» **Your assignment**
Only the pictures are dropped; the lines of the material that follow are returned exactly.

» **Records provided**
——

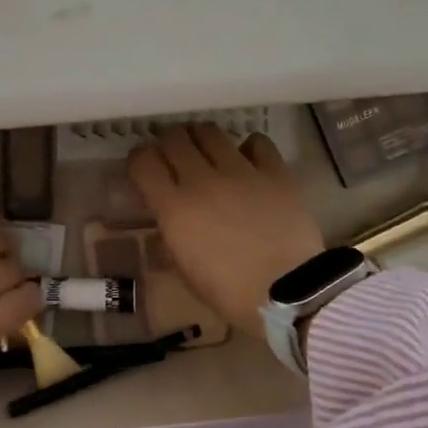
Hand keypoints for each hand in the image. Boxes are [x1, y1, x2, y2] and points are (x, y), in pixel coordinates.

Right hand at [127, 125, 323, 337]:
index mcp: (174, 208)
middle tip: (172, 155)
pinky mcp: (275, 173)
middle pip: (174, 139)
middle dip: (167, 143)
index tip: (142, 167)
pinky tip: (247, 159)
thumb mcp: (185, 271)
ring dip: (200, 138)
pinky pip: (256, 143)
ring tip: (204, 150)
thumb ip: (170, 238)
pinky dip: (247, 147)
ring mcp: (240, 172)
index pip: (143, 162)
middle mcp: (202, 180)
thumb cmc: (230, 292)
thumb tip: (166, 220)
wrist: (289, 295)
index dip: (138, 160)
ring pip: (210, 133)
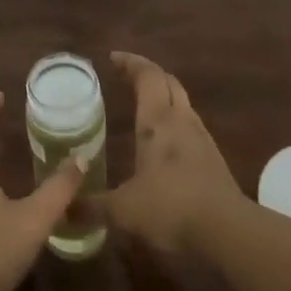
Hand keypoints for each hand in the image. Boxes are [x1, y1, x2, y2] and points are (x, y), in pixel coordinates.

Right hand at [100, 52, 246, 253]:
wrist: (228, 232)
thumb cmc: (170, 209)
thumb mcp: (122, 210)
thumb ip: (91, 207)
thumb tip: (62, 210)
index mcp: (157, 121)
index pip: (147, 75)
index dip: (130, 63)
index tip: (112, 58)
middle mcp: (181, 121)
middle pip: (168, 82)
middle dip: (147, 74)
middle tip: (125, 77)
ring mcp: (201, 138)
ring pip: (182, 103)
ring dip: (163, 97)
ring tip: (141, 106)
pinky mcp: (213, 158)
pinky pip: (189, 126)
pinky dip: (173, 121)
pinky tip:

——

» **Solution to this exercise**
Hand keypoints for each hand in the image. Boxes are [x1, y1, x2, y2] and points are (x, y), in pixel coordinates.

Right hand at [127, 125, 323, 337]:
index mcp: (174, 208)
middle tip: (172, 155)
pinky mcp: (275, 173)
middle pip: (174, 139)
middle dip: (167, 143)
index tip: (142, 167)
pinky tip: (247, 159)
thumb mcp: (185, 271)
ring dip: (200, 138)
pinky pip: (256, 143)
ring tip: (204, 150)
thumb ip: (170, 238)
pinky dip: (247, 147)
ring mcp: (240, 172)
index pip: (143, 162)
middle mcp: (202, 180)
thumb cmc: (230, 292)
thumb tip: (166, 220)
wrist: (289, 295)
index dip: (138, 160)
ring pip: (210, 133)
Hand keypoints for each hand in the image. Boxes are [x1, y1, x2, y2] and points are (x, y), in pixel coordinates.

Right hand at [100, 52, 246, 253]:
wrist: (228, 232)
thumb cmc: (170, 209)
thumb mcp: (122, 210)
thumb ip: (91, 207)
thumb tip: (62, 210)
index mcp: (157, 121)
index pip: (147, 75)
index dip: (130, 63)
index tip: (112, 58)
middle mcp: (181, 121)
middle pip: (168, 82)
middle dip: (147, 74)
middle tip: (125, 77)
ring mcp: (201, 138)
ring pip: (182, 103)
ring dip: (163, 97)
ring tip: (141, 106)
pinky mcp: (213, 158)
pinky pip: (189, 126)
pinky dip: (173, 121)
pinky tip:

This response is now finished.